* SOURCE DOCUMENT
--- START ---

November / December 2014 ESPCO Newsletter

Mini splits in computer server rooms…good idea?

I get asked a lot about one of the most common commercial applications of mini splits…computer server rooms.

A common concern is the equipment’s ability, (or lack thereof), to cool the room at low outdoor air temperatures. Think about it…a server room needs cooling even when it’s snowing outside.

Let me first address what I’m calling a ‘server room’.

If you’re commercial customer is NASA or the US Army…don’t use a mini split to cool their server room! There is equipment called Precision Air Conditioners PAC which is specifically designed for larger server rooms that are related to critical information and businesses.

The mini split is a fine choice for a small company’s server room or a municipal building with a small server room. If the room is bigger than a utility closet and has rows of computer mainframes…leave it for the PAC guys.

OK…what about the mini split’s ability to cool at low outdoor air temperature?

Let’s use the Comfort-Aire VMH single zone inverter system as our working example. The VMH series can cool down to 5F ODAT. I think that’s pretty darn good but I have had installers express concern about it…what happens when the ODAT drops below 5F? Well, the mini split stops cooling and something else has to take up the load…unless…the outdoor unit of the mini split ain’t outdoors.

Say what?

Well think about it…what says you need to install the outdoor unit outdoors? Just because we call it an ‘outdoor unit’ does not dictate that it MUST be outdoors. If the company has a warehouse area where you can install the outdoor unit, this will eliminate the limitation of the shut off at low ODAT. The warehouse, (assuming its storing non-perishables), is probably kept around 50 – 60F in the winter time…the Comfort-Aire VMH series has a cooling operating range of 5F – 122F ODAT …perfect!

Now please don’t get me wrong here…I’m not suggesting you install the outdoor unit in someone’s attic or basement…this is strictly for commercial applications where dumping some BTUs into a large warehouse will have no adverse effect on occupants and / or product being stored there.

I show pictures in my mini split class of the Heatcontroller warehouse in Jackson, MI where they do just what I described…outdoor units installed in their enormous warehouse…why not?

This concept of outdoor units installed indoors doesn’t come without some things to consider i.e., the outdoor unit when in the HEAT mode will condense and drainage for that condensation must be considered. Also, warehouses tend to be quite dusty…maintenance schedules, (coil cleaning), may need to be adjusted for this factor.

Another concern with mini splits in these applications is reliability. A mini split in a server room is generally working 24/7/365.

Let me start by saying this…other than PACs, no air conditioning system is designed for 24/7/365 use…NONE!

That said…mini splits do tend to do well in these applications but here is my personal feeling about it. I will ALWAYS install two separate and identical mini split systems in a server room for redundancy…it’s not a question of will the system die…it’s when will it die and by having a second identical system installed, the second system simply takes over when the first one’s useful life is over.

--- END ---

* DATASET CONTENT
--- START ---

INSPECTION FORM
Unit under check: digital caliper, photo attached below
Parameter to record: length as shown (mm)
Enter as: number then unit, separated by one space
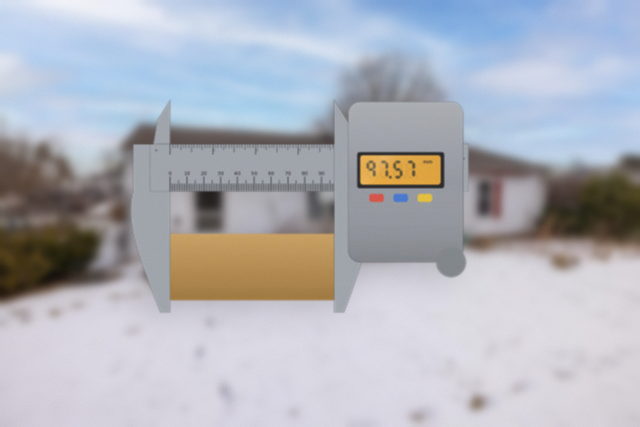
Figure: 97.57 mm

--- END ---

* WHAT TO DO
1: Rewrite the mini split newsletter from "Let me first" up to and including "information and businesses.", swapping "NASA" for "the Navy".
2: Sum up the mini split newsletter in two sentences.
The records don't matter for any of this.

* ANSWERS TO THE TASKS
1:
Let me first address what I’m calling a ‘server room’.

If you’re commercial customer is the Navy or the US Army…don’t use a mini split to cool their server room! There is equipment called Precision Air Conditioners PAC which is specifically designed for larger server rooms that are related to critical information and businesses.

2: Mini splits suit small server rooms in small companies or municipal buildings, while larger rooms tied to critical information call for Precision Air Conditioners. To get past the cooling shutoff at low outdoor temperatures, the outdoor unit can go in a commercial warehouse, and because these systems run 24/7/365, the writer always installs two identical systems for redundancy.